Sur son site, Pôle emploi ne donne pas d’autres détails sur ces nouvelles modalités de contrôle. Une note interne, que Rapports de force a pu consulter, apporte des précisions.

Les traditionnels éléments de langage détaillent aux agents le processus. « Éclairer le demandeur d’emploi sur le marché du travail et les opportunités » ; « rappeler l’obligation de mener des démarches positives, répétées et avérées de recherche d’emploi » puis « prendre les mesures opportunes ». Deux mesures sont listées : « dynamisation de l’accompagnement » ou « procédure de sanction ». Selon l’instruction interne, ces opérations de contrôle seront également l’occasion de mettre à jour les dossiers des demandeurs d’emploi. Les agents devront « systématiquement vérifier si l’offre raisonnable d’emploi renseignée est toujours d’actualité ».

En clair : le métier – mais aussi le salaire et la localisation – que le demandeur a déclaré rechercher (au moment de son inscription, par exemple) est-il toujours le métier visé ? Si une « incohérence » est détectée, le conseiller référent devra alors prendre le relais et faire le nécessaire. Il mettra à jour la fameuse « offre raisonnable d’emploi » que le demandeur s’engage à chercher… et accepter, sous peine de radiation.

Ce point inquiète fortement Thierry*, conseiller Pôle emploi. « Si le demandeur d’emploi contrôlé a fait des petits boulots alimentaires à cause de la crise, va-t-on le forcer à mettre à jour son dossier ? Le pousser à renoncer au métier qu’il recherchait en priorité pour l’orienter vers des jobs précaires et sous-payés ? » Thierry en est convaincu : « C’est une façon de faire plier encore plus les chômeurs. De les remettre au boulot, coûte que coûte. L’offre raisonnable d’emploi, telle qu’elle est définie, n’est sans doute pas jugée assez flexible par le ministère du Travail. »

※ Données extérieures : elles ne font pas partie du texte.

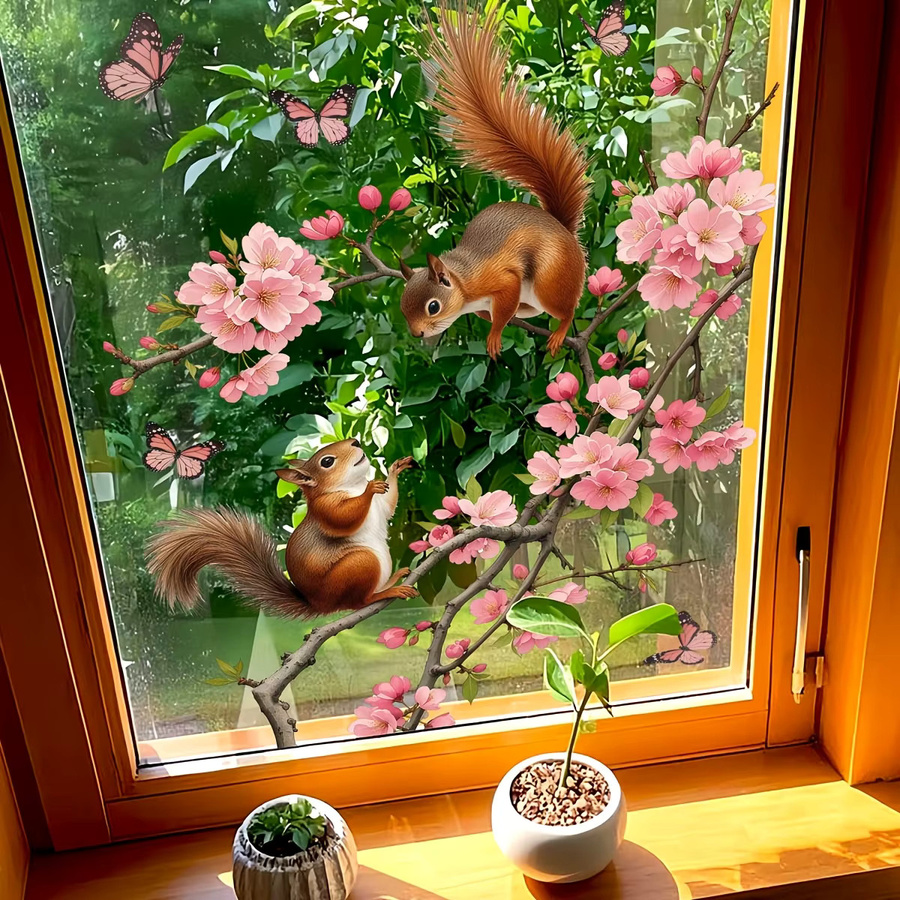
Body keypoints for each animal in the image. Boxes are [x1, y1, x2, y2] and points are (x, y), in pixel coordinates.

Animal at [146, 439, 418, 618]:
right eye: (327, 461)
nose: (356, 441)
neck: (353, 486)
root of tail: (321, 605)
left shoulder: (381, 507)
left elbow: (389, 504)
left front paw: (395, 468)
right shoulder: (324, 509)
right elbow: (343, 518)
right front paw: (371, 486)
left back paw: (394, 579)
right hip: (359, 565)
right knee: (359, 602)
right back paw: (387, 592)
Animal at [399, 2, 590, 360]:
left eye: (433, 306)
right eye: (403, 307)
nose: (417, 333)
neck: (463, 284)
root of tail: (565, 232)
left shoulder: (501, 279)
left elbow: (504, 301)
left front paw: (495, 334)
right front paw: (493, 322)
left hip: (550, 280)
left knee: (567, 310)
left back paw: (559, 333)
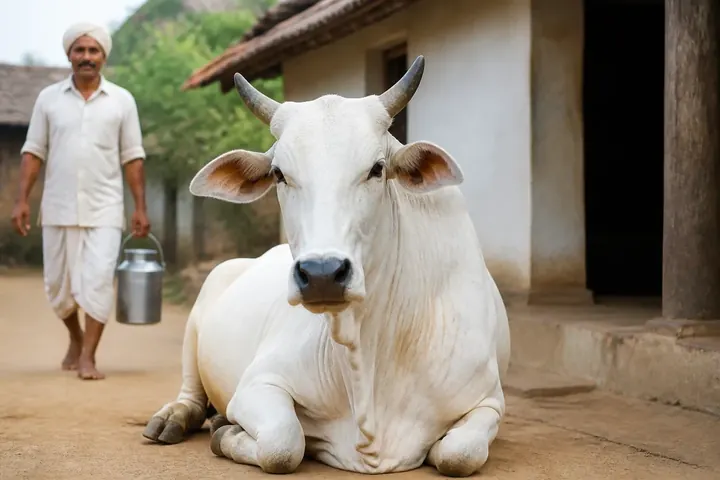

Un contrôle… rigoureusement contrôlé !

Dans le contexte actuel, comment seront définis les métiers en tension ? Le marché du travail est particulièrement chamboulé depuis le printemps dernier. Et les disparités régionales sont évidentes. Si le site officiel de Pôle emploi évoque laconiquement « le bâtiment et le secteur du médico-social », la note interne est plus précise. Les listes des métiers concernés seront élaborées en fonction des spécificités locales : « Les indicateurs statistiques transmis par les services régionaux (…) doivent être complétés par une expertise locale pour arrêter la liste des métiers sur lesquels il est judicieux d’agir ». Selon nos informations, ces listes sont encore loin d’être prêtes, du moins dans certaines régions. Mais Pôle emploi n’a pas attendu pour communiquer sur ces contrôles resserrés. Et pour faire passer le message : il y a des opportunités de recrutement, malgré le confinement.

La ministre du Travail le répète également, depuis début novembre : « L’économie n’est pas figée ». Pas figée, certes. Mais dégradée. Le volume des offres collectées par Pôle emploi est toujours en baisse : -19 % en France en septembre 2020 par rapport à septembre 2019. Quant aux projets de recrutement des employeurs, ils ont été revus à la baisse.

Selon une enquête publiée par Pôle emploi, un quart des employeurs qui avaient prévu de recruter au 4e trimestre 2020 a renoncé et 15 % comptent recruter moins que prévu. L’enquête détaille l’impact de la crise, secteur par secteur. Pôle emploi pourra s’en inspirer pour repérer les métiers qui embauchent. Selon la note interne, quand les listes régionales des métiers en tension seront prêtes, elles remonteront à la Direction générale. « Un tableau de bord hebdomadaire de suivi des actions de contrôle » sera ensuite élaboré. Le contrôle sera donc rigoureusement… contrôlé.